7. Conclusions and Further Goals

• Regarding the results of these theoretical and experimental investigations, the authors address the following important aspects:
• The authors, based on an analysis of the main factors evaluated by specialists, highlight a series of aspects that may be related to the dimensional approaches currently used, namely GA, TS, and CDA, including their advantages and limits;
• By briefly analyzing MDA and illustrating its methodology, the authors believe that MDA can represent a useful means of investigation for any specialist in the field, at least with these results. This is particularly with reference to the point source of heat;
• In this study, from the set of variables, the authors analyzed the beneficial effects of choosing some as independent and dependent variables, respectively;
• By introducing a new conventional coordinate system, T_Ψ − L_Ψ, a new, more efficient approach to the prototype–model correlation becomes possible.

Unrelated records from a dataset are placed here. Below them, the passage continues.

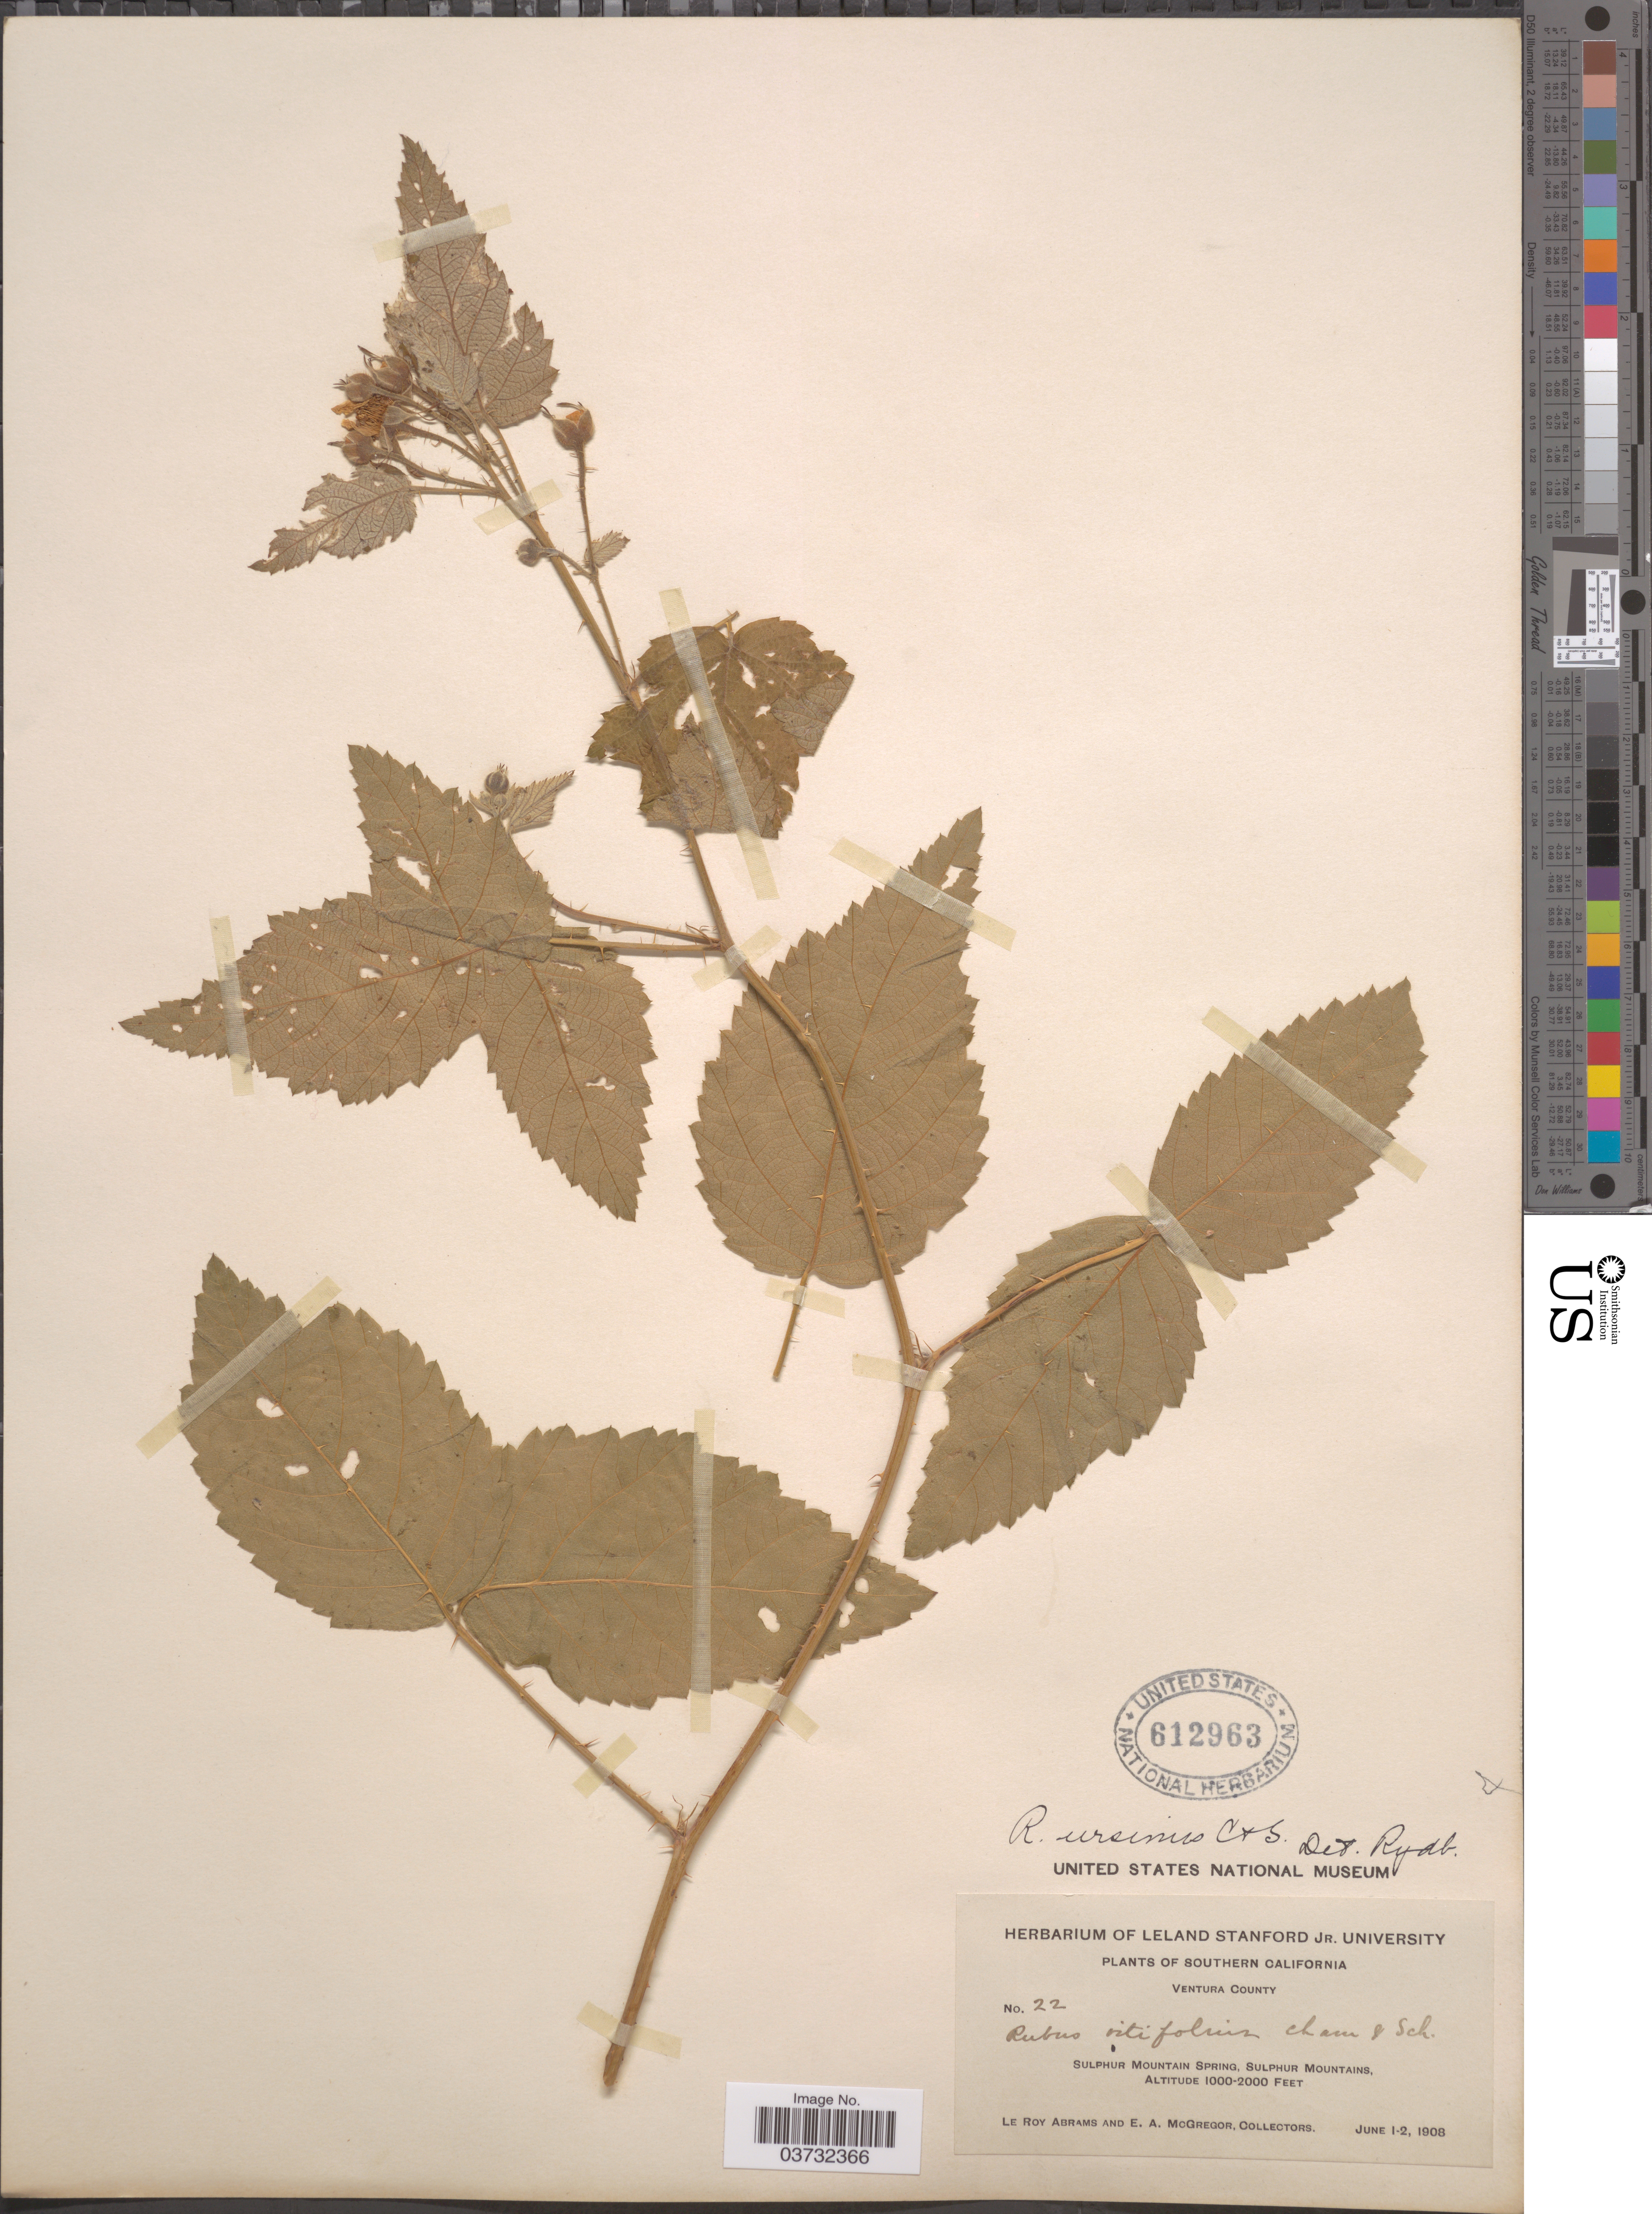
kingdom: Plantae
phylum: Tracheophyta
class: Magnoliopsida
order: Rosales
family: Rosaceae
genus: Rubus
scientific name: Rubus ursinus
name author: (Schltdl.) Cham.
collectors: L. Abrams & E. A. McGregor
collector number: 22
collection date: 1908-06-01/1908-06-02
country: United States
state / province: California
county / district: Ventura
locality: Southern California. Ventura County. Sulphur Mountain Spring, Sulphur Mountains.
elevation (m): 305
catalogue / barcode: US 612963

This is based on the detailed experimental investigation carried out exclusively on the attached model at more advantageous (lower) temperatures, such as 500 °C;
• The authors proved that if the model is subjected to thermal regimes up to a temperature of 500 °C, then these conventional T_Ψ − L_Ψ curves will be able to estimate the behavior of the prototype well;
• The FEM results were in relatively good agreement with the experimental results;
• However, numerical modelling is not able to describe the phenomenon of the stabilized temperature and consequently demands supplementary experimental investigations to establish the whole set of parameters for the numerical modelling of three zones, at minimum.
• The MLs deduced for double symmetrical cross-sectional structural elements can be applied without any difficulties to the whole structure, which is obtained from elements of the type analyzed before, by a simple extension of the dependent variables in matrix B; this takes into consideration the behavior of the homologous points analyzed by the authors.

Based on these results, the authors intend to continue their theoretical and experimental research by focusing on the following aspects:

• Considering that the model laws can be obtained not only via a parametric approach (such as MDA) but also via equations and law approaches, the authors intend to perform a comparative analysis (theoretical and experimental) of their own MLs with dimensionless quantities in the abovementioned approaches in real fire scenarios. In the authors’ opinion, the results of these comparisons will be of interest to specialists and enable them to improve their own MDA approach in the context of real fires.
• The results obtained can be extended to other significant structural elements subjected to fire;
• The MDA approach can be involved in the methodology used to describe complex fires, verifying if the elements of ML, such as the entire deduced ML, remain valid for these complex burning phenomena;
• A generalization of the MDA methodology regarding structural elements with an asymmetric cross-section could also be carried out in the near future by the authors;
• Similarly, FEM results can also be involved in this extension/generalization process;
• In addition, based on the measurement results, it can be proven whether the FEM model is adequate or needs to be improved for a more accurate description of heat flux propagation;
• The authors also propose the establishment of databases using these theoretical and experimental results to help designers and specialists in the field;
• In addition, MDA can also be used in the fire protection of different sorts of materials, including steel, but also those with a suitable λ thermal conductivity; in this sense, the inferred MLs need to be revalidated via other, more suitable experimental investigations.